Step 2 — Dominance Detection
Sessions are filtered against an audio threshold (e.g., peak > 0.01) to exclude silent or idle processes. The producing process with the highest sustained peak level is identified as the dominant source. Process name is resolved from PID using QueryFullProcessImageName.
// Pseudocode — dominance detection function getDominantSource(sessions, threshold = 0.01) { const active = sessions.filter(s => s.peak > threshold); return active.sort((a, b) => b.peak - a.peak)[0] ?? null; }
Step 3 — Metadata Backend Mapping
The dominant process name is matched against a priority map of known producing applications:
| Detected Process | Metadata Backend Selected | Fallback |
|---|---|---|
Spotify.exe |
Spotify PKCE Web API | SMTC |
vlc.exe |
VLC HTTP API | SMTC |
foobar2000.exe |
Beefweb REST API | SMTC |
chrome.exe, msedge.exe |
SMTC (browser SMTC hint) | — |
| Unknown | SMTC | — |
If the selected backend's prerequisite is not configured (e.g., VLC HTTP API is disabled), the system falls back to SMTC automatically and surfaces a non-blocking UI hint.
Step 4 — Hysteresis (Anti-Thrash)
A new dominant source must sustain dominance for a minimum dwell period (approximately 3 seconds) before a backend switch is committed. This prevents rapid toggling when two apps produce audio simultaneously (e.g., a notification sound during VLC playback).
// Pseudocode — hysteresis guard let candidate = null; let candidateSince = 0; const DWELL_MS = 3000; function evaluateSwitch(dominant, now) { if (dominant?.pid !== candidate?.pid) { candidate = dominant; candidateSince = now; } if (now - candidateSince >= DWELL_MS) { commitBackendSwitch(candidate); } }
Step 5 — Silent Switch + UI Indicator
Backend switches are performed without interrupting playback or visualization. A transient UI indicator briefly surfaces to inform the user (e.g., "Now following: VLC"), then auto-dismisses. The user does not need to manually select a source.
What Makes This Novel
Existing solutions (SMTC widgets, last.fm scrobblers, unified Now Playing daemons) read from a single metadata source or poll all sources equally with no audio-level awareness. No prior system uses per-process audio peak level as the arbitration signal for selecting a metadata retrieval backend, nor implements hysteresis on that signal to govern backend switching in a desktop visualizer context.

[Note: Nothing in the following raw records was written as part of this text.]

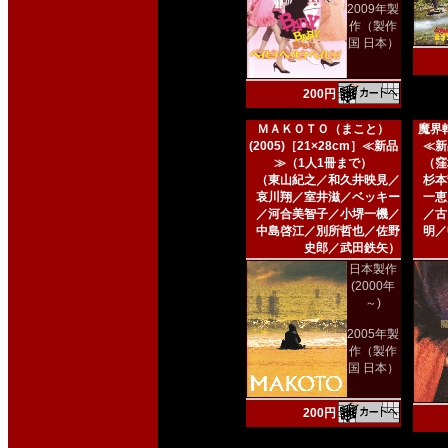
2009年製
作（製作
国 日本）
200円
ＭＡＫＯＴＯ（まこと）
魔界転
(2005)［21×28cm］≪新品
≪新
≫（1人1冊まで）
（窪
（東山紀之／和久井映見／
杉本
哀川翔／室井滋／ベッキー
一恵
／河合美智子／小堺一機／
／古
中島啓江／別所哲也／佐野
明／
史郎／武田鉄矢）
日本製作
(2000年
～)
2005年製
作（製作
国 日本）
200円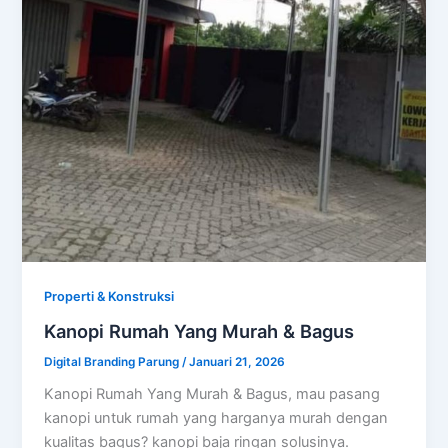
Properti & Konstruksi
Kanopi Rumah Yang Murah & Bagus
Digital Branding Parung
/
Januari 21, 2026
Kanopi Rumah Yang Murah & Bagus, mau pasang
kanopi untuk rumah yang harganya murah dengan
kualitas bagus? kanopi baja ringan solusinya.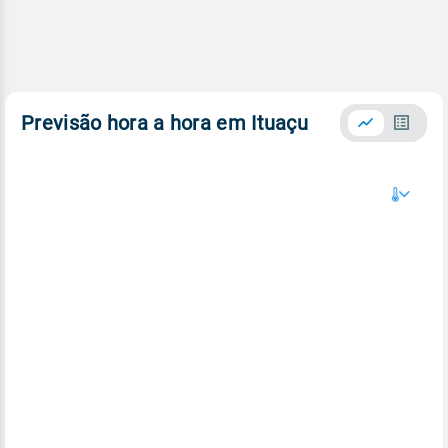
Previsão hora a hora em Ituaçu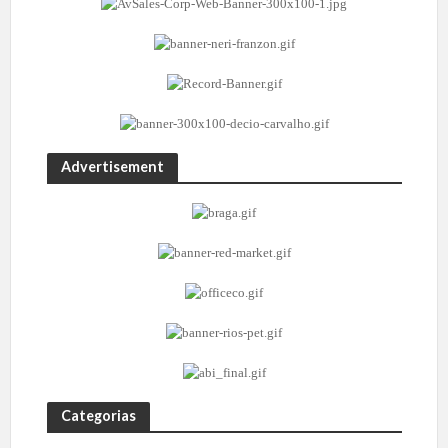
Advertisement
Categorias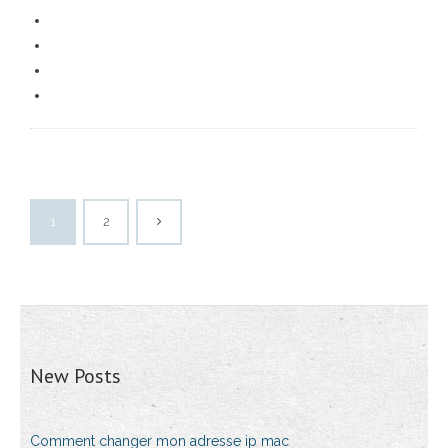
1
2
New Posts
Comment changer mon adresse ip mac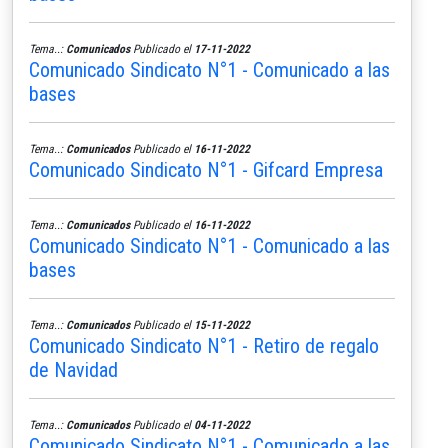
Tema..:
Comunicados
Publicado el
17-11-2022
Comunicado Sindicato N°1 - Comunicado a las
bases
Tema..:
Comunicados
Publicado el
16-11-2022
Comunicado Sindicato N°1 - Gifcard Empresa
Tema..:
Comunicados
Publicado el
16-11-2022
Comunicado Sindicato N°1 - Comunicado a las
bases
Tema..:
Comunicados
Publicado el
15-11-2022
Comunicado Sindicato N°1 - Retiro de regalo
de Navidad
Tema..:
Comunicados
Publicado el
04-11-2022
Comunicado Sindicato N°1 - Comunicado a las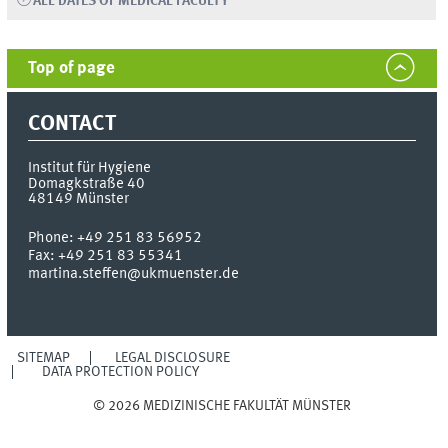
ALL DATES OF MEDICAL FACULTY
Top of page
CONTACT
Institut für Hygiene
Domagkstraße 40
48149
Münster
Phone:
+49 251 83 56952
Fax:
+49 251 83 55341
martina.steffen@ukmuenster.de
SITEMAP
LEGAL DISCLOSURE
DATA PROTECTION POLICY
© 2026 MEDIZINISCHE FAKULTÄT MÜNSTER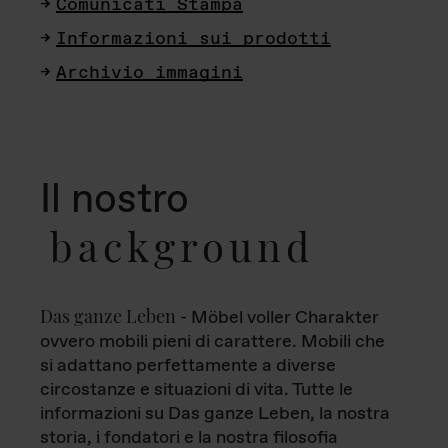
Comunicati Stampa
Informazioni sui prodotti
Archivio immagini
Il nostro
background
Das ganze Leben
- Möbel voller Charakter
ovvero mobili pieni di carattere. Mobili che
si adattano perfettamente a diverse
circostanze e situazioni di vita. Tutte le
informazioni su Das ganze Leben, la nostra
storia, i fondatori e la nostra filosofia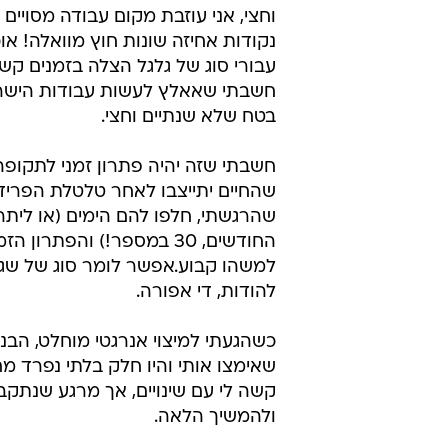
וחצי, אני עוזבת מקום עבודה מסויים (
נקודות אחיזה שונות חוץ מוואלה! או
עבורי סוג של גלגל הצלה בזמנים קש
חשבתי שאאלץ לעשות עבודות הישרד
בטח שלא שנתיים וחצי.
חשבתי שזה יהיה פתרון זמני לתקופה
שהחיים יתייצבו לאחר טלטלת הפריד
שהרגשתי, חלפו להם הימים (או ליתר 
החודשים, 30 במספר!) והפתרון ה
למשהו קבוע.אפשר לומר סוג של שגר
להודות, די אפורה.
כשהגעתי למיצוי אנרגטי מוחלט, הב
שאימצו אותי והיו חלק בלתי נפרד מח
קשה לי עם שינויים, אך מרגע שנתק
ולהמשיך הלאה.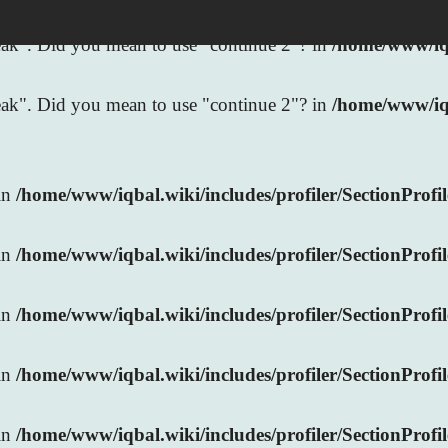
break". Did you mean to use "continue 2"? in
/home/www/iqb
break". Did you mean to use "continue 2"? in
/home/www/iq
 in
/home/www/iqbal.wiki/includes/profiler/SectionProfi
 in
/home/www/iqbal.wiki/includes/profiler/SectionProfi
 in
/home/www/iqbal.wiki/includes/profiler/SectionProfi
 in
/home/www/iqbal.wiki/includes/profiler/SectionProfi
 in
/home/www/iqbal.wiki/includes/profiler/SectionProfi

The combination of these elements is the claimed novel method:
1 Per-process audio session enumeration via WASAPI
2 Peak-level dominance detection with configurable threshold
3 Priority-mapped metadata backend selection per process identity
4 Hysteresis guard preventing thrash on transient audio events
5 Silent backend switch with non-blocking user feedback
Implementation Context
Smart Auto is implemented in IKANDY, an Electron 30-based music visualizer running on Windows. The native audio session enumeration layer is built with node-addon-api and compiled against the Electron runtime. The metadata backend layer communicates via IPC between the Electron main process and renderer. The visualizer renders via Butterchurn WebGL (MilkDrop-compatible).
This technical disclosure was published at ikandy.app and constitutes prior art as of its effective date.
Prior Art Search Summary
A search of npm, GitHub, and general web sources conducted May 2026 found no implementation combining per-process audio dominance detection with metadata backend arbitration for a music visualizer or similar application. Existing packages such as electron-audio-loopback address system-level audio capture but do not perform process-aware metadata routing. Windows SMTC provides a unified metadata surface but does not select backends based on audio level or process identity.